Exercises to complete:
1. In the article on the university bond, could you reproduce the part that opens with the words containing "North Carolinians will" and closes with "for the bond."?
2. Do these statements agree with the article on the university bond? Answer yes or no for each and quote the deciding words of the article. (a) The bond would bring FSU $45 million. (b) Temporary huts have been on campus for less than ten years. (c) North Carolinians will vote on the bond package in the November 7 general election.

For the first time in the university's 133-year history, enrollment has had to be cut back. There is simply no room.
"We have a large number of students who will not have the opportunity to attend college if we don't have the capacity to grow and expand," says FSU Chancellor Dr. Willis McLeod.
Right now, some students at FSU are living in basements, others in hotels. Because there is no money to renovate, the oldest building on campus sits empty. At Taylor Gym, teachers' offices sit on the basketball court. A bond would bring $45 million to FSU for new dorms and to fix things up.
Fayetteville Technical Community College would get $38 million. The president says they, too, need more room.
Temporary huts have been on campus for more than 20 years. They need a lab for landscape students and a virtual college center.
Fayetteville Tech also needs to spread into communities like Spring Lake, where transportation is often an issue.
"Having a center there with courses around the clock would allow them to develop new skills in that part of county," according to Dr. Larry Norris, FTCC president.
Without the bond, FTCC says it will not be able to add programs. FSU says it will not be able to add students.
North Carolinians will vote on the bond package in the November 7 general election. Until that time, students at both schools continue voter registration drives on campus.
Speakers are also going to civil and religious events to talk with citizens about the need for the bond.

Recorded data:
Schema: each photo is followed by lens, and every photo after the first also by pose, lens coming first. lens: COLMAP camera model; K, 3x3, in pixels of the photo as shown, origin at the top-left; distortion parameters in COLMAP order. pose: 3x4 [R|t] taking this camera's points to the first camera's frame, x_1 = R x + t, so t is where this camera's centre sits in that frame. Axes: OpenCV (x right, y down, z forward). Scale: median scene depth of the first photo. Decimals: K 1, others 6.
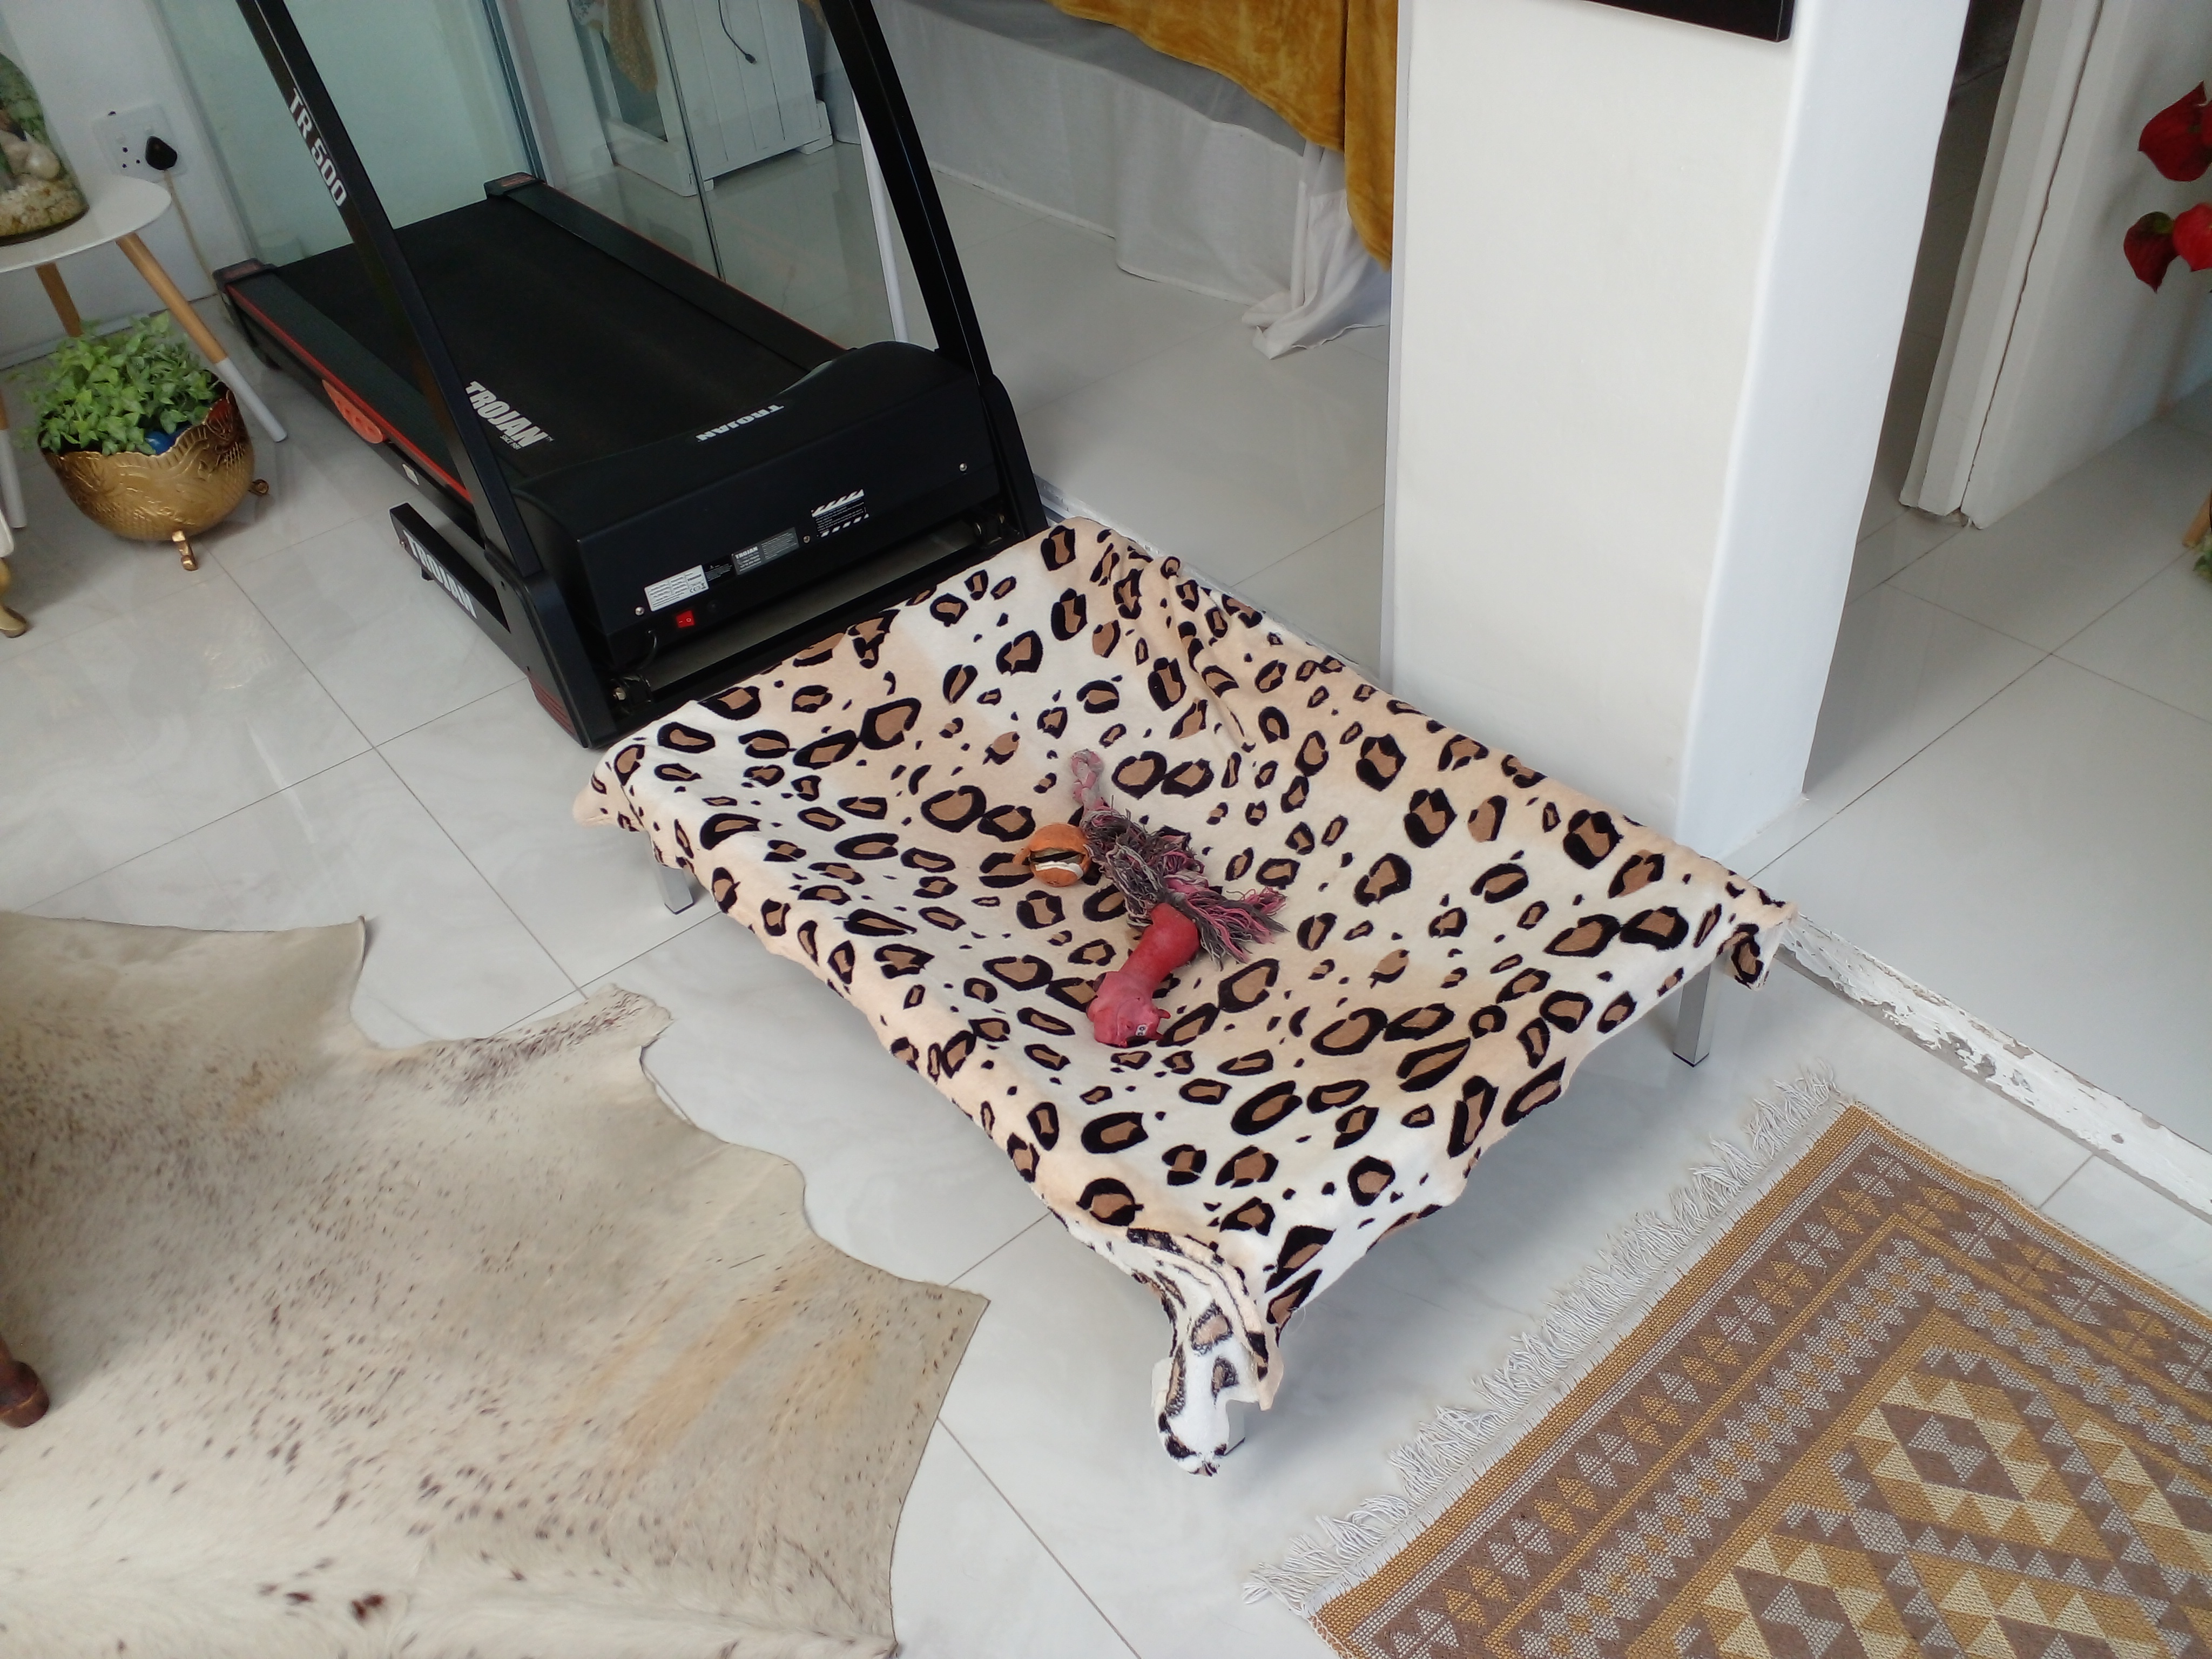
lens RADIAL K [[1755.6, 0, 1106.7], [0, 1755.6, 828.6], [0, 0, 1]] dist [-0.004712, -0.004358]
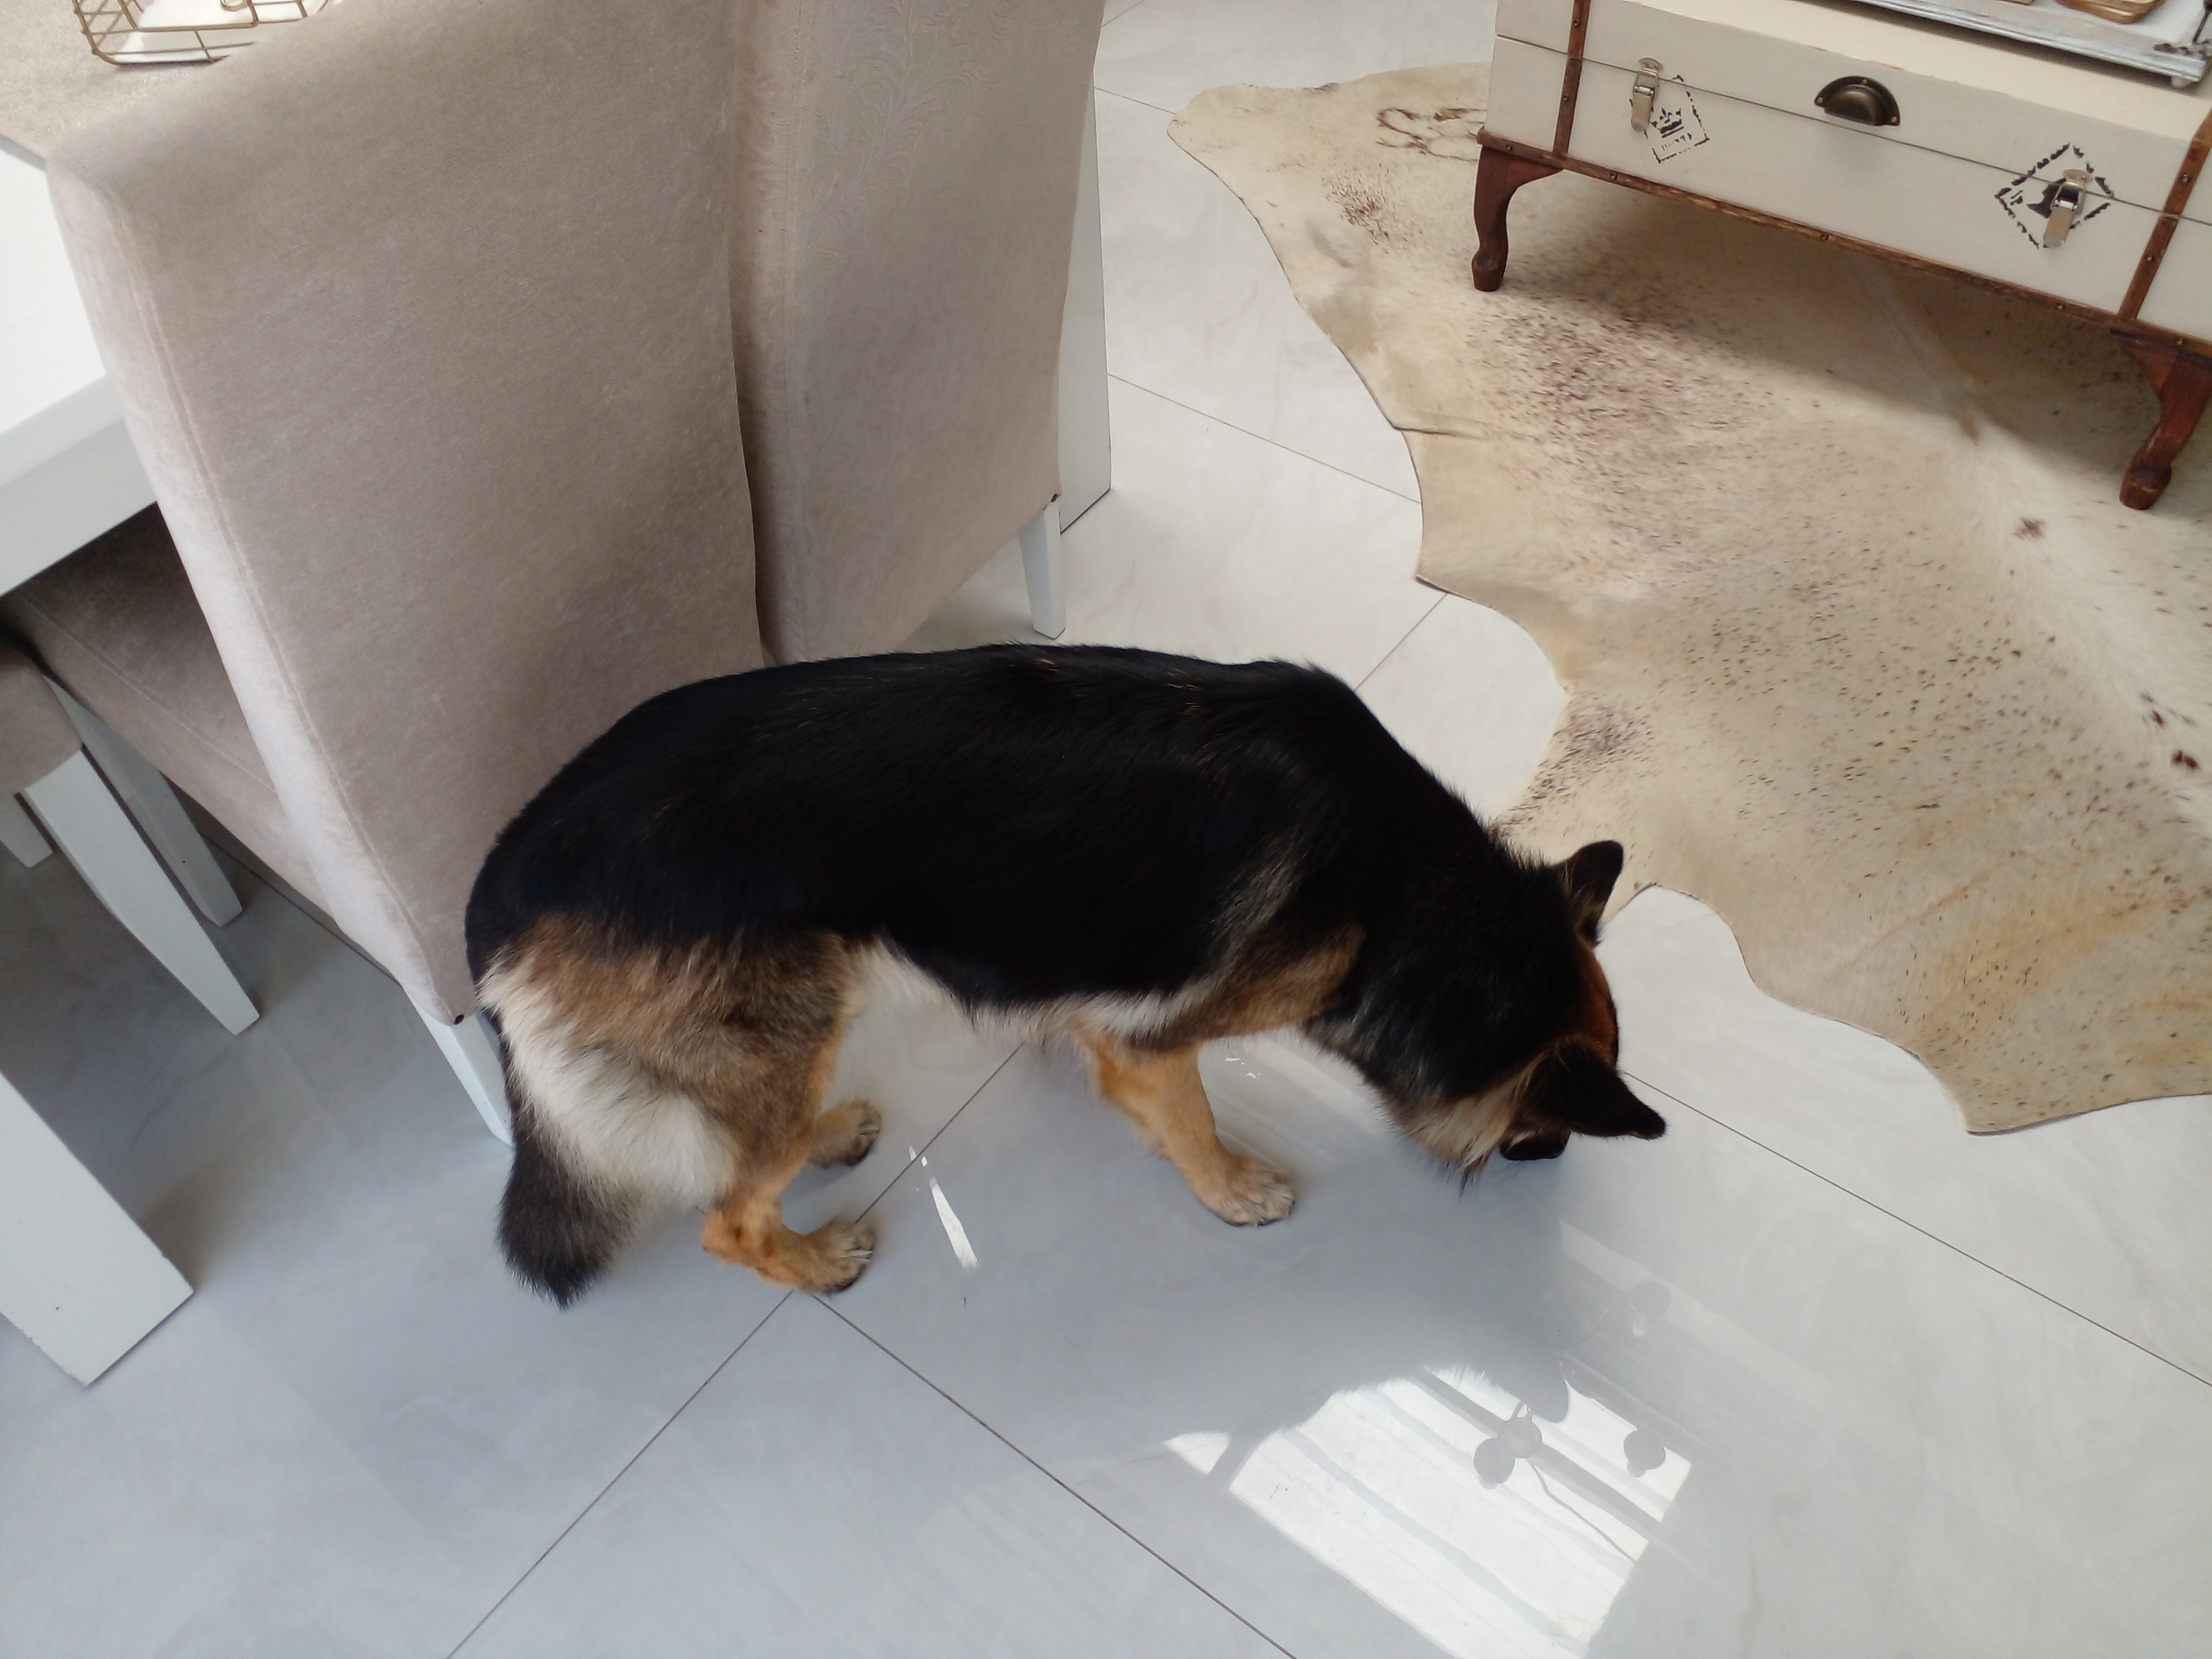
lens RADIAL K [[1755.6, 0, 1104.8], [0, 1755.6, 828.3], [0, 0, 1]] dist [-0.004712, -0.004358]
pose [[0.225471, 0.775557, -0.589640, 0.182011], [-0.613984, 0.583025, 0.532077, 0.277327], [0.756430, 0.242062, 0.607634, -0.339609]]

Answers to the exercises:
1.
North Carolinians will vote on the bond package in the November 7 general election. Until that time, students at both schools continue voter registration drives on campus.
Speakers are also going to civil and religious events to talk with citizens about the need for the bond.

2.
(a) Yes: "A bond would bring $45 million to FSU for new dorms and to fix things up."
(b) No: "Temporary huts have been on campus for more than 20 years."
(c) Yes: "North Carolinians will vote on the bond package in the November 7 general election."